Cold-inducible RNA-binding protein induces inflammatory responses via NF-κB signaling pathway in normal human bronchial epithelial cells infected with streptococcus pneumoniae

Abstract

Abstract Background Community-acquired pneumonia is a significant cause of morbidity and mortality worldwide, with substantial clinical implications that warrant further investigation and intervention. The invasion of Streptococcus pneumoniae (S. pneumoniae, S.p) can result in serious conditions such as meningitis, sepsis or pneumonia. Extracellular Cold-inducible RNA-binding protein (eCIRP) acts as a damage-associated molecular pattern that triggers inflammatory responses and plays an important role in both acute and chronic inflammatory diseases. It remains unclear whether CIRP is involved in the process of S. pneumoniae infection in normal human bronchial epithelial cells (BEAS-2B). Methods Cell counting kit (CCK)-8 assay was used to detect the activity of BEAS-2B cells after Streptococcus pneumoniae infection. The distribution of CIRP in BEAS-2B cells was detected by immunofluorescence. Quantitative real-time PCR (PCR) and Western Blot (WB) were used to detect the expression of CIRP, nuclear factor kappa-B (NF-κB) p65, toll like receptor-4 (TLR4), interleukin-6 (IL-6), etc. The expressions of CIRP, IL-1β, IL-6, tumor necrosis factor-α (TNF-α) and monocyte chemoattractant protein-1 (MCP-1) were assessed by enzyme linked immunosorbent assay (ELISA). Results We discovered that CIRP affected the activity of BEAS-2B cells that were induced by S. pneumoniae infection. After S. pneumoniae infection, CIRP transferred from the nucleus to the cytoplasm, and pro-inflammatory cytokines (IL-1, IL-6, TNF-α and MCP-1) were then produced. We further found that a significant increase in the expression of NF-κB p65 protein following S. pneumoniae infection of BEAS-2B cells, which was significantly reduced upon si-CIRP interference.

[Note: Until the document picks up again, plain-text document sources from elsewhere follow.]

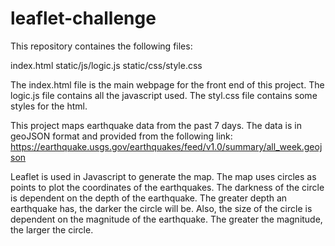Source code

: # leaflet-challenge
This repository containes the following files:

index.html 
static/js/logic.js
static/css/style.css

The index.html file is the main webpage for the front end of this project. The logic.js file contains all the javascript used. The styl.css file contains some styles for the html. 

This project maps earthquake data from the past 7 days. 
The data is in geoJSON format and provided from the following link: 
https://earthquake.usgs.gov/earthquakes/feed/v1.0/summary/all_week.geojson

Leaflet is used in Javascript to generate the map. The map uses circles as points to plot the coordinates of the earthquakes. The darkness of the circle is dependent on the depth of the earthquake. The greater depth an earthquake has, the darker the circle will be. Also, the size of the circle is dependent on the magnitude of the earthquake. The greater the magnitude, the larger the circle. 
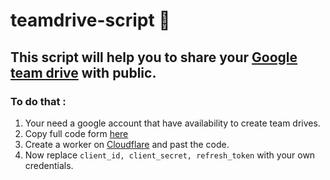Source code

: # teamdrive-script 🤝

## This script will help you to share your [Google team drive](https://drive.google.com/drive/shared-drives) with public.

### To do that :
1. Your need a google account that have availability to create team drives.
2. Copy full code form [here](https://raw.githubusercontent.com/diablaken/teamdrive-script/main/script.js)
3. Create a worker on [Cloudflare](https://dash.cloudflare.com/) and past the code.
4. Now replace `client_id, client_secret, refresh_token` with your own credentials.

Treatment with TLR4 neutralizing antibodies and an NF-κB inhibitor resulted in a significant decrease in the expressions of IL-1β, IL-6, TNF-α and MCP-1 in BEAS-2B cells. Conclusions Infection with S. pneumoniae induces an upregulation of CIRP expression and translocation from the nucleus to the cytoplasm in BEAS-2B cells, which subsequently leads to the release of proinflammatory factors via activation of NF-κB signaling pathway. The identification of CIRP as a key mediator in S. pneumoniae-induced inflammation provides potential targets for therapeutic intervention against community-acquired pneumonia.